Nor should we kid ourselves by thinking that if we could only return to the “good old days,” all problems would be gone and we could bask in the perfection of what America once was.  That type of mentality does not solve our current problems, and of course, we must also remember that the “the good ole days” were not as good as we like to think, especially for some people in our society.  

For America – like every other nation – is flawed, with a history of grave shortcomings and imperfect leaders.  America has been a place of some injustices that I would never dream of defending to my students in a history class.  America was never as great as conservatives like to think it once was, and she will never be utopia, as progressives would like to make it.  We live in an imperfect world, and America is no exception to that.  
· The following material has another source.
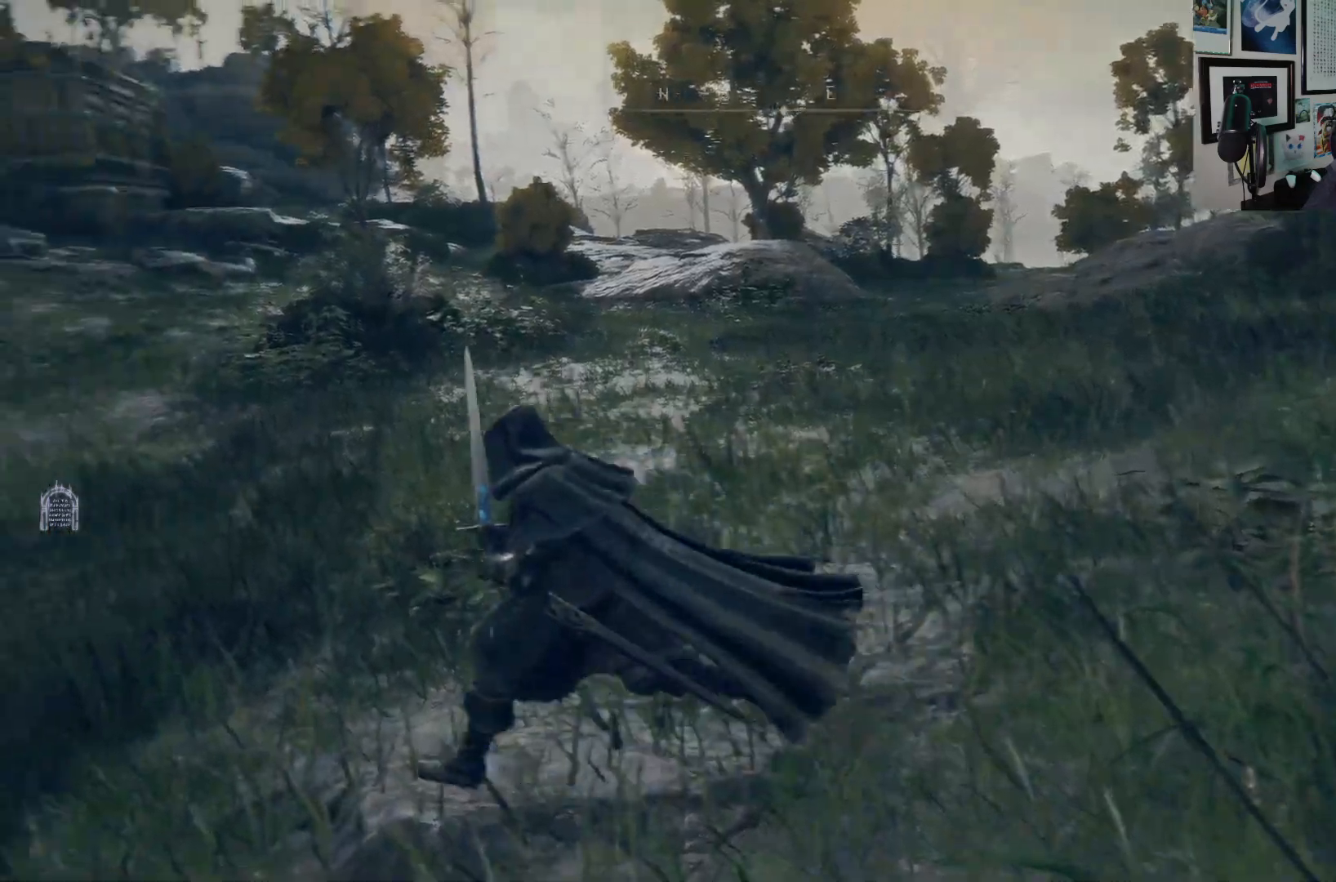
{"buttons": [], "left_stick": "up-left", "right_stick": "center", "events": [[500, "left_stick", "up-left"]]}
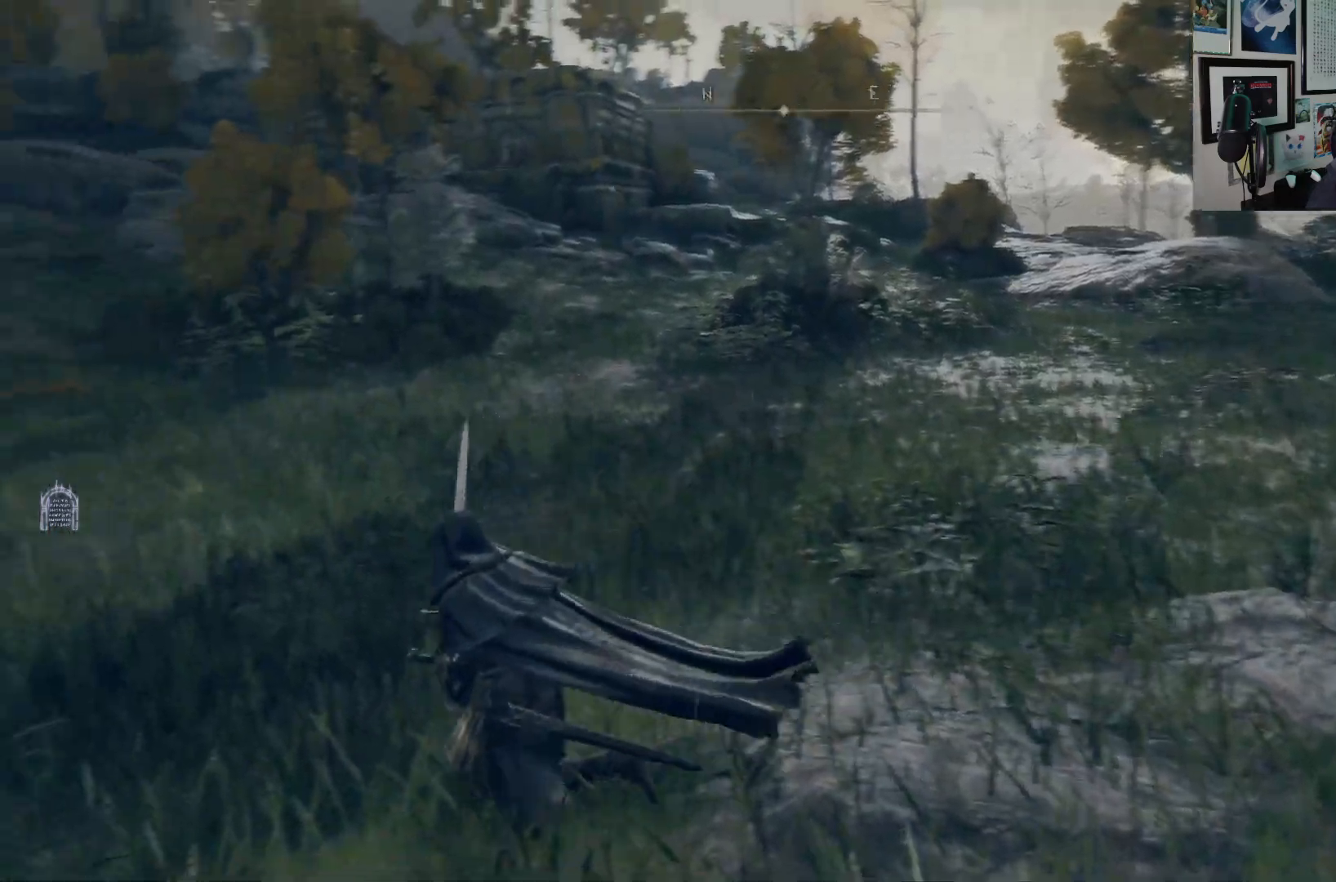
{"buttons": [], "left_stick": "up-left", "right_stick": "center", "events": []}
However, I am convinced that despite our flaws and our current situation, America is a great nation!   I refuse to give up on her!  This is my home and the home of my ancestors.  It is the home of my brothers and will be the home of my children and their children.  I cannot simply give up on the American experiment in the face of adversity.   

Despite our imperfect past, the tumultuous present, and the perilous future, I still believe in the greatness of America.  In the context of recorded human history, we have an exceptional story.  We settled the New World into 13 colonies, defended our rights against a tyrannical king, and—against all odds—won our independence in a war against the world’s military superpower of the day.  After a failed government under the Articles of Confederation, many wrote us off as unable to govern ourselves.  However, we pressed on and wrote the indispensible words of the US Constitution, which created what now stands as the oldest governing document in the world.

Then we moved west, blazing trails, pioneering into the unknown, and opening up a land of opportunity to settle.  We loaded up covered wagons and left all the comforts of “home” behind to make a better life for those that would come after.  In a bloody Civil War, we finally ended the evil institution of slavery, while also preserving the union. 

Meanwhile, we expanded economically, as Americans left to their own devices found ways to do things that no one thought imaginable.  We connected the continent with a railroad, and invented the light bulb and the telephone.  We led the world into the modern era that we know today, demonstrating the unlimited potential of people when given the opportunity to live in freedom.  

While America has grown as a world power, we have generally not used that power to dominate other people.  Rather, America stands as the single greatest force for good the world has ever known.  Throughout history it can be seen that when a nation rises to prominence, it usually uses its power to dominate other nations, enslave people, and test the reaches of its empire.  This can be seen of the empires of Persia, Greece, Rome, and embodied in the renowned figures such as Alexander the Great, Napoleon and Hitler.

Imagine with me, for just a moment, if Hitler had emerged from World War II as the leader of the world?  Or envision the world if Stalin and the USSR had prevailed in the Cold War?  What would it be like today if Al Qaeda and its philosophy reigned?    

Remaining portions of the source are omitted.